Let $a_{k,n}:=E[X_{k}X_{n}],b_{k,n}:=E[X_{k}Y_{n}],c_{k,n}:=E[Y_{k}Y_{n}]$ be the correlations.

P: Our problem is to find the probability of arranging the intervals $I_{k}$ in [0,1] so that their lengths will be independent of each other.
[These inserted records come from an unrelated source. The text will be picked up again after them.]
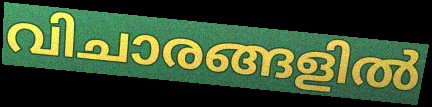
വിചാരങ്ങളിൽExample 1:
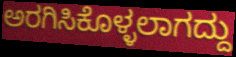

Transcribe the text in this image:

ಅರಗಿಸಿಕೊಳ್ಳಲಾಗದ್ದು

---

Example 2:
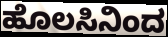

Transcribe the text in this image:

ಹೊಲಸಿನಿಂದ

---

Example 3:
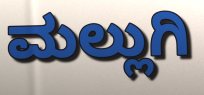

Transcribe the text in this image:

ಮಲ್ಲುಗಿ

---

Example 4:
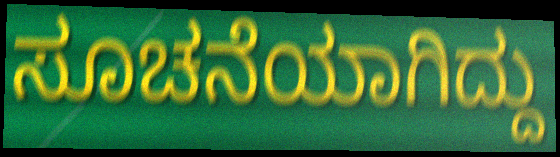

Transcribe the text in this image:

ಸೂಚನೆಯಾಗಿದ್ದು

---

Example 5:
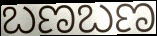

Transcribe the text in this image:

ಬಣಬಣ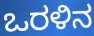
ಒರಳಿನ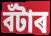
বঁটাৰ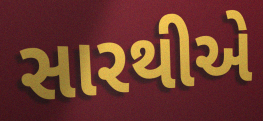
સારથીએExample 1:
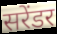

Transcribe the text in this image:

सरेंडर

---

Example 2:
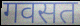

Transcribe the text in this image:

गवसत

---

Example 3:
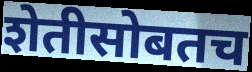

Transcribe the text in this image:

शेतीसोबतच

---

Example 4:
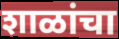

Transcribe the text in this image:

शाळांचा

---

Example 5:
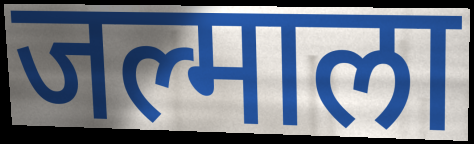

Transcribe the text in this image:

जल्मालाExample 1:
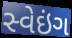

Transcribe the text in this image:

સ્વેઇંગ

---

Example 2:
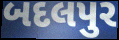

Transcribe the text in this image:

બદલપુર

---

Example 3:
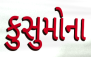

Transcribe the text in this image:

કુસુમોના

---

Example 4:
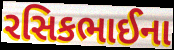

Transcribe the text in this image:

રસિકભાઈના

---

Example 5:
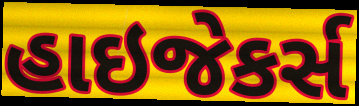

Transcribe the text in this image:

હાઇજેકર્સ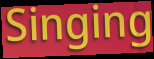
SingingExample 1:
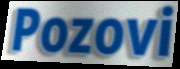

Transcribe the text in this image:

Pozovi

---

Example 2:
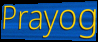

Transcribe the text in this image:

Prayog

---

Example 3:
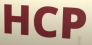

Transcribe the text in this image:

HCP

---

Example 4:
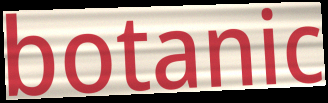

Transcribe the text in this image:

botanic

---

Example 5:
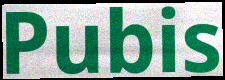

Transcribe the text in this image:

PubisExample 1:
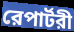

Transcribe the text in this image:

রেপার্টরী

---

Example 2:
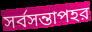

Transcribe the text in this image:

সর্বসন্তাপহর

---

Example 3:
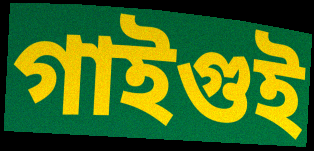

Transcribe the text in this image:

গাইগুই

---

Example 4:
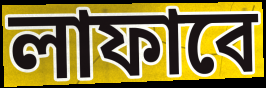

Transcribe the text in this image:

লাফাবে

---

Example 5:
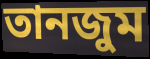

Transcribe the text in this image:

তানজুমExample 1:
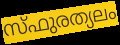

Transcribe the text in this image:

സ്ഫുരത്യലം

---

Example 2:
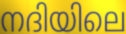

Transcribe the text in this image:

നദിയിലെ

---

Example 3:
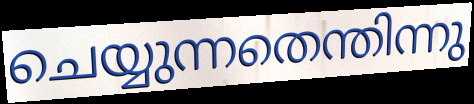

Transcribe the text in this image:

ചെയ്യുന്നതെന്തിന്നു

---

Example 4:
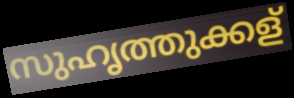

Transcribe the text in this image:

സുഹൃത്തുക്കള്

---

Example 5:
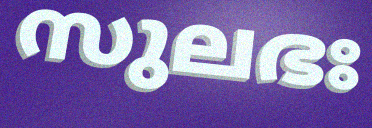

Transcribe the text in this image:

സുലഭഃ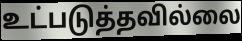
உட்படுத்தவில்லைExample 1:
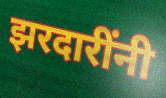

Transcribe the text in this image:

झरदारींनी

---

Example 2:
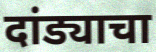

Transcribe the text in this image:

दांड्याचा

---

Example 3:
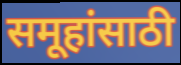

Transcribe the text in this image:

समूहांसाठी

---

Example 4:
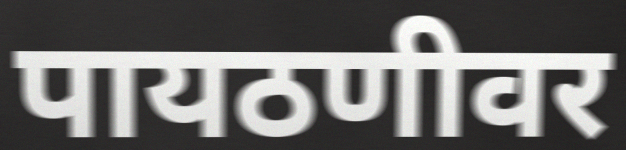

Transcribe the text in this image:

पायठणीवर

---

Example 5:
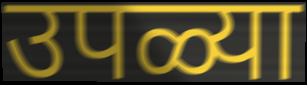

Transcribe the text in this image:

उपळ्या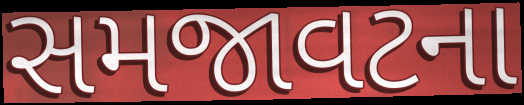
સમજાવટના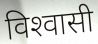
विश्‍वासीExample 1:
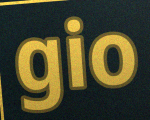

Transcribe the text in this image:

gio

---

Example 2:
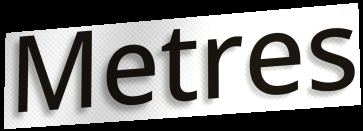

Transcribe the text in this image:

Metres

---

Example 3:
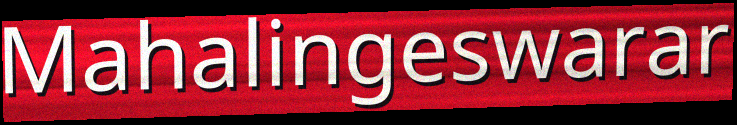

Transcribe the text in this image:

Mahalingeswarar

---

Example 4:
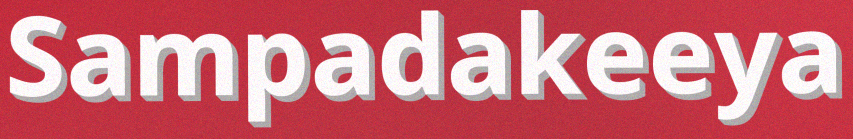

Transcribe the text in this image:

Sampadakeeya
We are not asking for counterexamples. All we ask is whether it reminds you of some framework where this question ** might** be placed in. We will do the rest of the work of figuring it out if and how exactly. Just mention some reference and we will go through it.

**Attempts**

1)*random tree framework with factorial number of children*

The probability of the first two $|I_{1}|,|I_{2}|$ being independent (we mean their lengths) is the union of the events

$$v_{1}:=\{Y_{2}+\epsilon_{2}<X_{1}\}\text{ or }v_{2}:=\{Y_{1}<X_{2}-\epsilon_{2}\},$$

where $v_{1},v_{2}$ are the first two vertices. If $v_{1}$ occurs, then we ask for the probability that $|I_{3}|,|I_{1}|$ are independent **and** $|I_{3}|,|I_{2}|$ are independent. So now $v_{1}$ will have three children vertices $v_{1,1},v_{1,2},v_{1,3}$.

Similarly, at the kth level a vertex $v$ will have $(k+1)!$ number of children.

The problem is to find the probability of at least one infinite unary subtree i.e. at least one chain of events/vertices. That will give the probability of non-intersecting (with buffer) intervals.